In the process of building this data structure, the Cinder Volume Manager makes a number of calls to the backend driver, and builds a volume_attachment entry in the database to store the connection information passed in via the connector object.

driver.validate_connector

Simply verifies that the initiator data is included in the passed in connector (there are some drivers that utilize pieces of this connector data, but in the case of the reference, it just verifies it’s there).

driver.create_export

This is the target specific, persistent data associated with a volume. This method is responsible for building an actual iSCSI target, and providing the “location” and “auth” information which will be used to form the response data in the parent request. We call this infor the model_update and it’s used to update vital target information associated with the volume in the Cinder database.

driver.initialize_connection

Now that we’ve actually built a target and persisted the important bits of information associated with it, we’re ready to actually assign the target to a volume and form the needed info to pass back out to our caller. This is where we finally put everything together and form the example data structure response shown earlier.

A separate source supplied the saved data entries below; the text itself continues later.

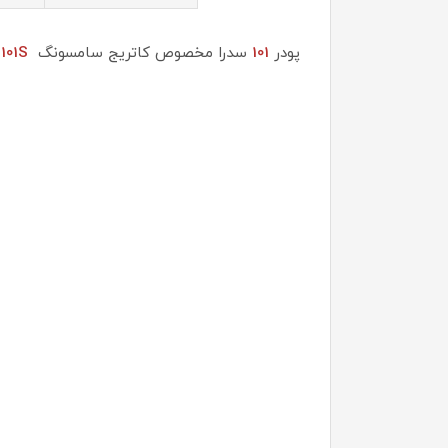
پودر
101
سدرا مخصوص کاتریج سامسونگ
101S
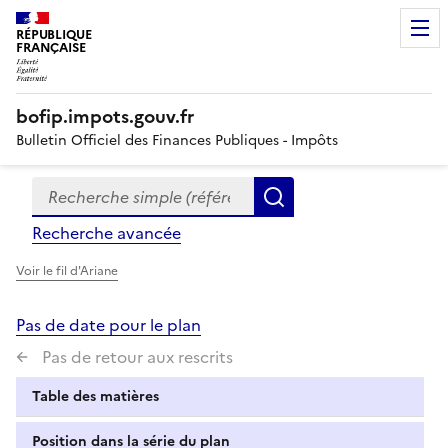
RÉPUBLIQUE
FRANÇAISE
bofip.impots.gouv.fr
Bulletin Officiel des Finances Publiques - Impôts
Recherche simple (références, mots clés, partie du titre
Formulaire
Rechercher
de
Recherche avancée
recherche
Voir le fil d'Ariane
Pas de date pour le plan
Pas de retour aux rescrits
Table des matières
Position dans la série du plan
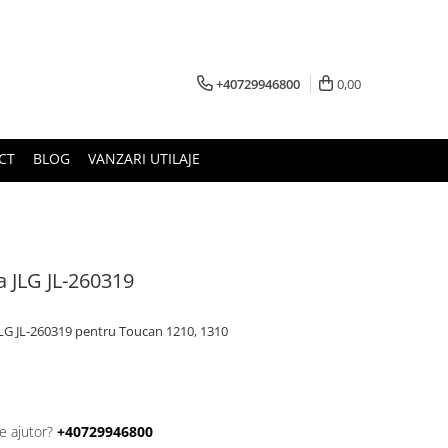
+40729946800
0,00
CT
BLOG
VANZARI UTILAJE
a JLG JL-260319
 JLG JL-260319 pentru Toucan 1210, 1310
e ajutor?
+40729946800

This method is sort of deceptive, it does a whole lot of formatting of the data we’ve put together in the create_export call, but it doesn’t really offer any new info. It’s completely dependent on the information that was gathered in the create_export call and put into the database. At this point, all we’re doing is taking all the various entries from the database and putting it together into the desired format/structure.

The key method call for updating and obtaining all of this info was done by the create_export call. This formatted data is then passed back up to the API and returned as the response back out to Nova.

At this point, we return attach info to the caller that provides everything needed to make the remote iSCSI connection.

attach(self, context, volume, instance_uuid, host_name, mount_point, mode)

This is the last call that should be pretty simple. The intent is that this is simply used to finalize the attach process. In other words, we simply update the status on the Volume in the database, and provide a mechanism to notify the driver that the attachment has completed successfully.

There’s some additional information that has been added to this finalize call over time like instance_uuid, host_name etc. Some of these are only provided during the actual attach call and may be desired for some drivers for one reason or another.

Detach workflow

begin_detaching(self, context, volume)

Analogous to the Attach workflows reserve_volume method. Performs a simple conditional update of Volume status to detaching.

terminate_connection(self, context, volume, connector, force=False)

Analogous to the Attach workflows initialize_connection method.

Used to send calls down to drivers/target-drivers to do any sort of cleanup they might require.

For most this is a noop, as connections and iscsi session management is the responsibility of the initiator. HOWEVER, there are a number of special cases here, particularly for target-drivers like LIO that use access-groups, in those cases they remove the initiator from the access list during this call which effectively closes sessions from the target side.

detach(self, context, volume, attachment_id)

The final update to the DB and yet another opportunity to pass something down to the volume-driver. Initially a simple call-back that now has quite a bit of cruft built up in the volume-manager.

For drivers like LVM this again is a noop and just updates the db entry to mark things as complete and set the volume to available again.